02_related_work.tex

\section{Related work}

Before we explain the reinforcement learning approach to text
detection, we give a short overview over the state of the art methods
in text localization in this section. First, we briefly discuss
methods that use handcrafted features to then then move on to more
recent approaches that use convolutional neural networks.

Approaches that rely on handcrafted features often make use of visual properties specific to text to distinguish it from 
the background or other objects. These are then used to generate candidates for further examination \cite{zhu2016scene}. One such property is that 
the stroke width of a character is usually almost constant. The so called Stroke Width Transform (SWT) operator makes use of this finding to assign 
to each pixel the width of the stroke associated with it \cite{epshtein2010detecting}. By grouping pixels based on these values, letter candidates 
are generated, which are then filtered and aggregated to text lines.
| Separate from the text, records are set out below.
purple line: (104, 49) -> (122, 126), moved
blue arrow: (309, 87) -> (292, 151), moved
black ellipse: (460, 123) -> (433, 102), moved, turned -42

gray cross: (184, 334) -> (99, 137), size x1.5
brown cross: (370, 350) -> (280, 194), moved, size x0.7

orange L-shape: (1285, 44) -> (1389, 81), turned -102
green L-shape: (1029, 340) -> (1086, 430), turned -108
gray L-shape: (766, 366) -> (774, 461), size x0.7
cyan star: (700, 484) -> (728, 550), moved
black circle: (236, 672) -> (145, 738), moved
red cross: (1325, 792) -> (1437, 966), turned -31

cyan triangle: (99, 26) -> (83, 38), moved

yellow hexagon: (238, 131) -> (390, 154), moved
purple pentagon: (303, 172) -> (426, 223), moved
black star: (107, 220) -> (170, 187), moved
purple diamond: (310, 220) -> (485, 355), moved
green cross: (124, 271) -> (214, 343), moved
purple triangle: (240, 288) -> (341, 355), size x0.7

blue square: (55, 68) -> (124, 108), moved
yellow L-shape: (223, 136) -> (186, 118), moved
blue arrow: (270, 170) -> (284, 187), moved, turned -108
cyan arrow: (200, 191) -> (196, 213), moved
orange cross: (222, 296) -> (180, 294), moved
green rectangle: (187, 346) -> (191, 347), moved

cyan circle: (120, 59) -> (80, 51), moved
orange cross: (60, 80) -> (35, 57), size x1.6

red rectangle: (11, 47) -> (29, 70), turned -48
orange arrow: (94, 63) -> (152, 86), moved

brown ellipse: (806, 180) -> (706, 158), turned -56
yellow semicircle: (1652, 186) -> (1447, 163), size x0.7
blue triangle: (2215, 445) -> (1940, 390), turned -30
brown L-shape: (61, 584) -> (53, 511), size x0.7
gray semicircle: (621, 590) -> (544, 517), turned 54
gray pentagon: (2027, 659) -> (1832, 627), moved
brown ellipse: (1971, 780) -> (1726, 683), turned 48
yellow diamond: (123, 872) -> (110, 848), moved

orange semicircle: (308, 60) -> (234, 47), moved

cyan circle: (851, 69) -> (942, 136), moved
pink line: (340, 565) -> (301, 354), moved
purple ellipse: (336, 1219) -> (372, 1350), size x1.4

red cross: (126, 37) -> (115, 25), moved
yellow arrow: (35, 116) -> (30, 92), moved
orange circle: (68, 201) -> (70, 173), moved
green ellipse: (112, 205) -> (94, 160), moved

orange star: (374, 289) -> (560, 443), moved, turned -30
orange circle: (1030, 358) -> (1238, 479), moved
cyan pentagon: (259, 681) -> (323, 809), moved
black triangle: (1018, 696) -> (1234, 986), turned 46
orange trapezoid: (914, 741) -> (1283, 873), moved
Another way of generating candidates is the Maximally Stable Extremal Regions (MSER) approach \cite{neumann2010method}. This method exploits that 
all pixels belonging to a letter usually have a similar colour and intensity. Similar to the previous method, candidates are generated by identifying
regions of similar intensity. A classifier is then used to filter out candidates that do not contain a letter and the remaining candidates are
aggregated into lines.

The emergence of convolutional neural networks provides an alternative to handcrafting features, as it is now feasible to learn directly from the 
image itself. This has been used for text detection in various ways that are often inspired by developments in the more general field of object 
detection. An example of this is the Rotating Region Proposal Network \cite{ma2018arbitrary} that builds on the Faster R-CNN object detection 
mechanism \cite{ren2015faster}. Faster R-CNN first feeds the image into a convolutional neural network that outputs a feature map, meaning that the 
features are not constructed by human reasoning but learned during training. This feature map is then used as the input for another network that 
generates region proposals. These proposals serve a role similar to that of the candidates in the previous methods. In the last step, 
the proposals are assigned both a class and an offset that slightly adjusts the bounding box to better fit the object. The Rotating Region Proposal
Network adapts this method to text localization by enabling the network to propose bounding boxes with varying orientations as opposed to 
axis-aligned bounding boxes.

Faster R-CNN yields good detection results, but the two-step process of first creating and then validating region proposals is time consuming. The 
Single Shot MultiBox Detector (SSD) approach \cite{liu2016ssd} addresses this issue by skipping the region proposal creation phase and instead
performing the entire detection process in one network. This results in higher execution speed while achieving better detection results. Just like 
Faster R-CNN, SSD has been adapted for text localization. One approach that is inspired by SSD is Textboxes++ \cite{liao2018textboxes++}. Compared to 
SSD, Textboxes++ improves recognition of objects with extreme aspect ratios, which are common in text localization. Unlike SSD, it is also able 
to recognize arbitrarily oriented text.